After almost three years in federal and state courts, SELC reached a settlement on behalf of Coosa Riverkeeper requiring the water utility to upgrade its infrastructure and operations to cure its Clean Water Act violations. In an era of scarce state resources and lax enforcement, this settlement will help to empower citizen plaintiffs and boost our wastewater work in Alabama. 

Coosa River dam relicensing

Since 2013, SELC, Alabama Rivers Alliance and American Rivers have been challenging a 30-year license issued by the Federal Energy Regulatory Commission to Alabama Power for operation of seven hydroelectric dams spanning 275 miles on the Coosa River. 

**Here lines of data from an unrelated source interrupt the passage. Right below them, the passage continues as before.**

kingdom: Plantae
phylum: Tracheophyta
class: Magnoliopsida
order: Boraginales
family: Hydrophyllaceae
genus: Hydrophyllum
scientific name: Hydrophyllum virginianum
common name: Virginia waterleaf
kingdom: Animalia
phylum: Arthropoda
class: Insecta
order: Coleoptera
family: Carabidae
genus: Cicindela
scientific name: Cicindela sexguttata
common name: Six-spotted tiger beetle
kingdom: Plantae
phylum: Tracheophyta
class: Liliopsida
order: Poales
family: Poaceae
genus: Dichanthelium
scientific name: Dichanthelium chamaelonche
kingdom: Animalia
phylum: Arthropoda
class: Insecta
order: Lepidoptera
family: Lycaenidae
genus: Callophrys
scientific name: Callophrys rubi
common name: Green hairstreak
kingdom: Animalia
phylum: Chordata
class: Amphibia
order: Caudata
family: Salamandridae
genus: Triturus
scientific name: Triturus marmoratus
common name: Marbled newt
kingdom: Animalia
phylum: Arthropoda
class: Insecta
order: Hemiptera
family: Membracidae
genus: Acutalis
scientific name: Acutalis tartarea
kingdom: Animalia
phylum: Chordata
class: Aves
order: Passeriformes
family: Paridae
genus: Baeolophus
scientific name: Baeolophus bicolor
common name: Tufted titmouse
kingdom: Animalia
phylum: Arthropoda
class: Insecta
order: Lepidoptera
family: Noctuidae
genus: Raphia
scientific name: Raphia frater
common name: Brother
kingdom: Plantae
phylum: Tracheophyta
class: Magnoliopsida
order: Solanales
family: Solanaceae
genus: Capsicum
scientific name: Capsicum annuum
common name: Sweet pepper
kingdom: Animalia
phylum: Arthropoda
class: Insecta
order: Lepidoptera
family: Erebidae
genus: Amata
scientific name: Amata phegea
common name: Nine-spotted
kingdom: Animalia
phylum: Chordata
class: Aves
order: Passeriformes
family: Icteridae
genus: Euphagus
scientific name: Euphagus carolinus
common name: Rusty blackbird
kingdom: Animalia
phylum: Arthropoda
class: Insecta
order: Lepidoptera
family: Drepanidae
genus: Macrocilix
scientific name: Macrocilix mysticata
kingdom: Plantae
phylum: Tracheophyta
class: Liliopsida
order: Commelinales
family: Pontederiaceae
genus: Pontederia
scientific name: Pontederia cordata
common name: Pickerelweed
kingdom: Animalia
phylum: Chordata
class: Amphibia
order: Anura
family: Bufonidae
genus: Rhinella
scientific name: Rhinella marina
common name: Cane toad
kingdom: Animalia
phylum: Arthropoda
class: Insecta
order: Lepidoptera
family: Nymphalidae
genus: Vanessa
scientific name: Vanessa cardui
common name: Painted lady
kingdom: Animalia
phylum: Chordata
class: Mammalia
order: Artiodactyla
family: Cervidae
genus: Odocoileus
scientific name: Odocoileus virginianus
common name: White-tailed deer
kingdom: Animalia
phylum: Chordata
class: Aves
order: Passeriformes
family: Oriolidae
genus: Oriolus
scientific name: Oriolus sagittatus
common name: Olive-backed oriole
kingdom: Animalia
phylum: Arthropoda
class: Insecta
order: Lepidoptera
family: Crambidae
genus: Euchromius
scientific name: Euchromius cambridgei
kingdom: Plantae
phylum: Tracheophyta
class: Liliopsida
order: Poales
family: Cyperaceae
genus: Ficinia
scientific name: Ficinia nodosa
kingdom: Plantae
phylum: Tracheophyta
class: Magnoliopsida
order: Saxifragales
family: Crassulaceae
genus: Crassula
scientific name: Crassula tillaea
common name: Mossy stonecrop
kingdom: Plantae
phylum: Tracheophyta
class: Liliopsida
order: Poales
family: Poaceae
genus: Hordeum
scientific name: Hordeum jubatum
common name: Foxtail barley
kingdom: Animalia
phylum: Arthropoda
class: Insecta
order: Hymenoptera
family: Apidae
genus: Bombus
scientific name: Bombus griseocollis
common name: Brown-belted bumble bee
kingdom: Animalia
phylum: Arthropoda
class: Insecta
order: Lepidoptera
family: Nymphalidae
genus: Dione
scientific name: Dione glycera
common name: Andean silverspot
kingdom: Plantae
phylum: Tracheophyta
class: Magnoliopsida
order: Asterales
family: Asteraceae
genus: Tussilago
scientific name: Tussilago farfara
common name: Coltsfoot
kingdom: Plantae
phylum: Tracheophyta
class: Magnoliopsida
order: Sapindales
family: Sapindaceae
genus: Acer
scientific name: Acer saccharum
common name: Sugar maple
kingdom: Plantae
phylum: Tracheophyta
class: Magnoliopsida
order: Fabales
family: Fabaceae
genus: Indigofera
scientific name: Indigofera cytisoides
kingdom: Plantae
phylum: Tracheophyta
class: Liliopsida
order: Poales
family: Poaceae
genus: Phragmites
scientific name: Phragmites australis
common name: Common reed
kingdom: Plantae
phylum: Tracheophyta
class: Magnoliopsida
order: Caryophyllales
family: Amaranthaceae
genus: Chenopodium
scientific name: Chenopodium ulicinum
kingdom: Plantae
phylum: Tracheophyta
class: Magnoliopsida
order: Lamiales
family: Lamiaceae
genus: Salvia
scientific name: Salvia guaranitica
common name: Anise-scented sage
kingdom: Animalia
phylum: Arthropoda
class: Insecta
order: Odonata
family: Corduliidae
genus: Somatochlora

This river was once among the most biodiverse rivers in the world; however, the construction of these dams resulted in one of the most massive extinction events in the 20th century. The river continues to support a number of fish, mussel and snail species, but many of them are teetering on the brink of extinction. 

SELC proved to the U.S. Court of Appeals for the DC Circuit in 2018 that FERC violated the National Environmental Policy Act, the Endangered Species Act, and the Federal Power Act in issuing the license without adequate environmental studies, without sufficient protections for threatened and endangered aquatic species and their habitat, and without requiring Alabama Power to maintain minimum dissolved oxygen levels in the river system for water quality. 

FERC is currently re-doing its studies in order to address the Court’s concerns.   

Safeguards for Birmingham’s drinking water

SELC is working to secure permanent protections for thousands of acres of undeveloped land held by the Birmingham Water Works Board around the Little Cahaba River, the Cahaba River, and Lake Purdy.

This land, which acts as an important natural buffer that filters stormwater runoff, is required to be permanently protected through conservation easements. Yet the Board has not recorded these easements.

SELC, Cahaba River Society, and Cahaba Riverkeeper are urging the Board to refrain from selling any of this conservation land and to formally record conservation easements with permanent protections for the land around the Cahaba River in order to better protect Birmingham’s primary drinking water source.